In Abshire v. Redland Energy Services, LLC, five current and former employees filed a complaint against Redland Energy Services, LLC, a servicer of natural gas wells, alleging the company violated the Fair Labor Standards Act (FLSA) by failing to properly pay overtime. The employees’ claims arise from a change to their defined workweek under the FLSA and the impact on their overtime hours as a result.
The employees at issue, operators of Redland’s two drilling rigs, initially worked 12-hour shifts for seven consecutive days and then would be off for the next seven days. While these employees were subject to a Tuesday-to-Monday workweek for calculating overtime, all other Redland employees had a Sunday-to-Saturday workweek. Then, in May 2009, Redland changed the drilling rig employees’ workweek to Sunday-to-Saturday. The memo announcing the change stated: “There will be no adjustment of your work week, which will remain from Tuesday-Monday [but] you will begin to have a reduction in overtime hours as your work week will be split into 2 payroll periods.” Redland explained that the workweek change saved significant resources because it streamlined payroll and reduced overtime pay.
The impacted employees claimed the change to their workweek violated the FLSA because Redland adjusted their workweeks to decrease overtime compensation.
After a complaint was filed with the U.S. Department of Labor, that agency investigated the situation and found no violation of the FLSA. Likewise, the United States District Court for the Western District of Arkansas found no FLSA violation and granted Redland’s motion for summary judgment.
On appeal to the United States Court of Appeals for the Eighth Circuit, the employees argued that the FLSA prohibits an employer from changing an existing workweek for the purpose of reducing employee overtime, and that Redland’s claim of administrative efficiency was pretextual.
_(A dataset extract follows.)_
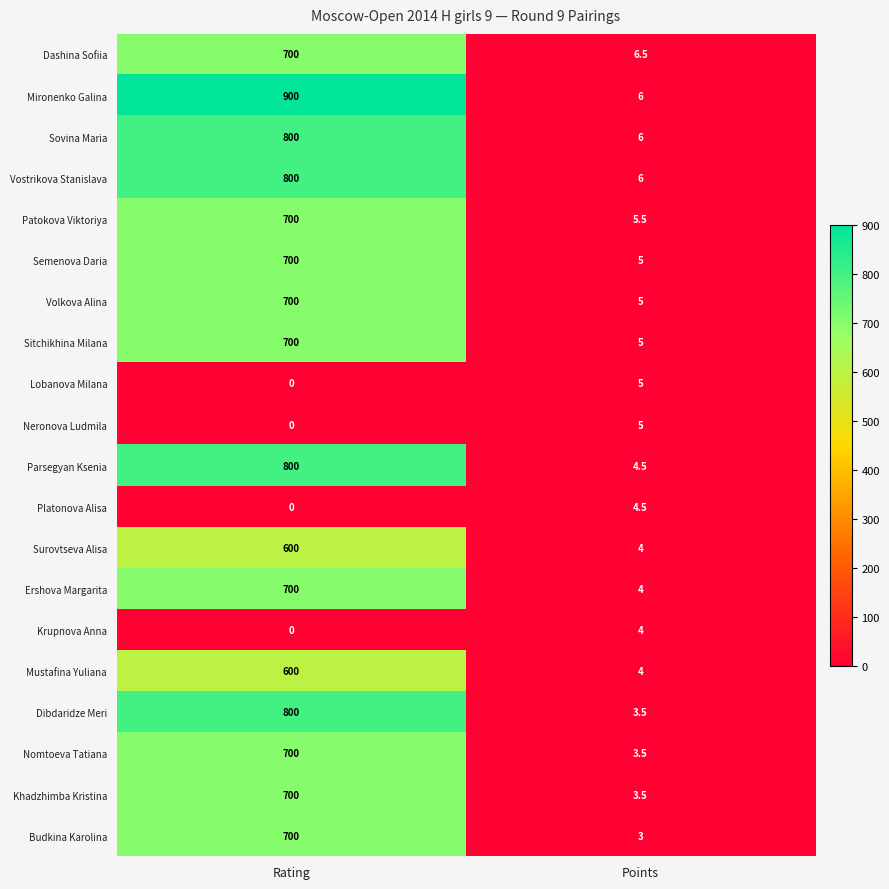

Which series has the largest total across all categories?

Mironenko Galina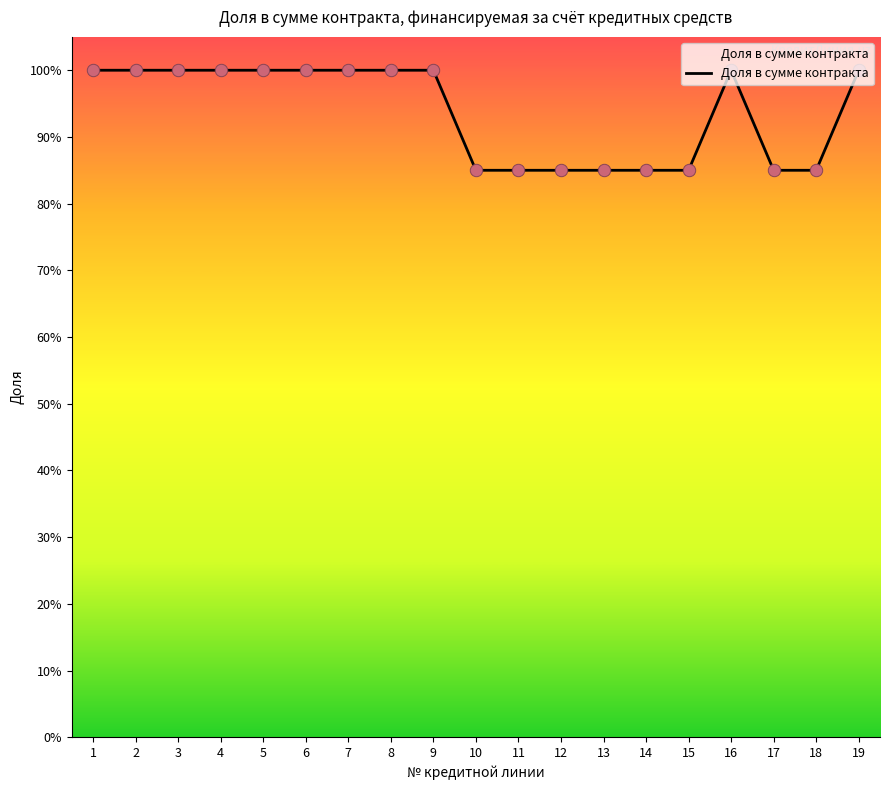

What is the change in value from 9 to 17?

-0.2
The Eighth Circuit affirmed, noting that although the statute does not define workweek, a Department of Labor regulation provides a meaning to the term. Under federal regulations, a workweek is defined as:
a fixed and regularly reoccurring period of 168 hours – seven consecutive 24-hour periods. It need not coincide with the calendar week but may begin on any day and at any hour of the day . . . . Once the beginning time of an employee’s workweek is established, it remains fixed regardless of the schedule of hours worked by him.
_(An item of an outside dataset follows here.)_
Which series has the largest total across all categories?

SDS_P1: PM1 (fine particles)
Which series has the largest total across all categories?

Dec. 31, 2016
Citing numerous cases, the Eighth Circuit opined that “an employer does not violate the FLSA merely because, under a consistently designated workweek, its employees earn fewer hours of overtime than they would if the workweek was more favorably aligned with their work schedules.” The court found the FLSA requires that “the starting date remain constant and that the employees not work more than 40 hours within the 168 hour week without receiving overtime compensation. After noting that it is “aware of no contrary authority,” the court held that “the FLSA does not prescribe how an employer must initially establish its ‘workweek’ for overtime purposes.”
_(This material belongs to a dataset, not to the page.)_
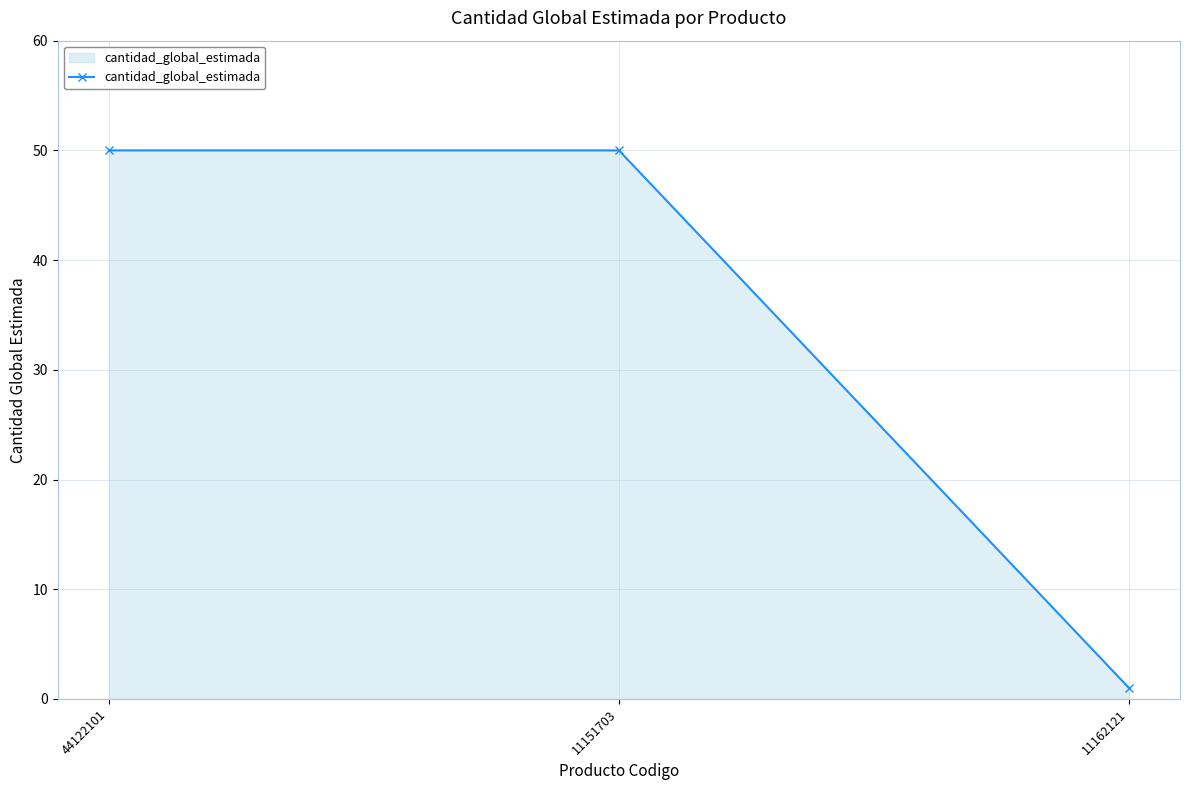

What is the greatest value displayed?

50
Going further, the Eighth Circuit then held that the FLSA does not limit an employer’s ability to change an existing workweek designation so long as the change is intended to be permanent. Federal regulations provide that: “The beginning of the workweek may be changed if the change is intended to be permanent and is not designed to evade the overtime requirements of the Act.” The court found that no employees had contested the permanence, but rather argued that Redland had changed the workweek to evade the FLSA’s overtime requirement. The court disagreed that there was any such “intent” requirement in the FLSA, reasoning that contemporary authority holds that reducing payroll expenses through a reduction in overtime is not contrary to the FLSA’s purposes. The court explained that an employer can make scheduling changes to avoid overtime and still comport with the FLSA. Thus, the Eighth Circuit concluded that “[s]o long as the change is intended to be permanent, and it is implemented in accordance with the FLSA, the employer’s reasons for adopting the change are irrelevant.”
While the Eighth Circuit’s decision is illustrative on how at least one circuit court interprets the FLSA regulations, it is important to note that the result might be different under state law. In Seymore v. Metson Marine, Inc., a California Court of Appeal evaluated a similar situation under the California Labor Code and determined that employers may designate a workweek that differs from the schedules of their employees if the reason for the modified worksheet has a bona fide business reason “which does not include the primary objective of avoiding the obligations of overtime.”
The Eighth Circuit specifically referenced the analysis from Seymore and noted that that decision was premised on California law, which is more protective than the FLSA. The Eighth Circuit was quick to point out that the FLSA analysis by the Seymore court “was wrong.” The Eighth Circuit’s not-so-subtle language presents a cautionary tale for all wage and hour practitioners: avoid conflating the federal law controlling the application and interpretation of the FLSA with the state law that controls similar state wage and hour laws.